While the specialist Competition Appeal Tribunal (CAT) agreed in November 2024 that the firms had indeed violated competition laws, the tribunal chose to throw out the CMA’s specific legal and economic reasoning. In an unusual maneuver, the CAT used its own analytical framework to remake the decision and issue its own modified £69 million penalty, accusing the antitrust regulator of employing a biased and flawed methodology. Both the drug companies and the CMA subsequently filed cross-appeals with the higher Court of Appeal.
The Court of Appeal has now rejected the tribunal’s overreach in its entirety. The high court explicitly ruled that the CAT was wrong to set aside the regulator’s findings, concluding that the tribunal had fundamentally misread and mischaracterized the CMA’s heavily documented economic data. Furthermore, the appeal judges soundly dismissed the tribunal’s allegations of regulatory bias, clarifying that the length and thoroughness of the CMA’s pricing analysis over time showed zero evidence of predetermination or unobjective behavior.
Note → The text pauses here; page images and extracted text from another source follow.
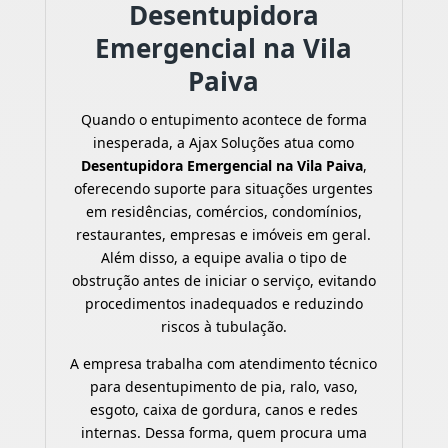
Desentupidora
Emergencial na Vila
Paiva
Quando o entupimento acontece de forma
inesperada, a Ajax Soluções atua como
Desentupidora Emergencial na Vila Paiva
,
oferecendo suporte para situações urgentes
em residências, comércios, condomínios,
restaurantes, empresas e imóveis em geral.
Além disso, a equipe avalia o tipo de
obstrução antes de iniciar o serviço, evitando
procedimentos inadequados e reduzindo
riscos à tubulação.
A empresa trabalha com atendimento técnico
para desentupimento de pia, ralo, vaso,
esgoto, caixa de gordura, canos e redes
internas. Dessa forma, quem procura uma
Because the tribunal erred in striking down the CMA’s case in the first place, the Court of Appeal ruled that the CAT lacked any legal basis to remake the decision. The court also noted that the tribunal’s rewritten decision was itself crippled by procedural unfairness. Moving forward, the appellate court will review final legal submissions from all involved parties before formally determining whether to fully reinstate the CMA’s original 2022 infringement ruling and the complete £70 million enforcement fines.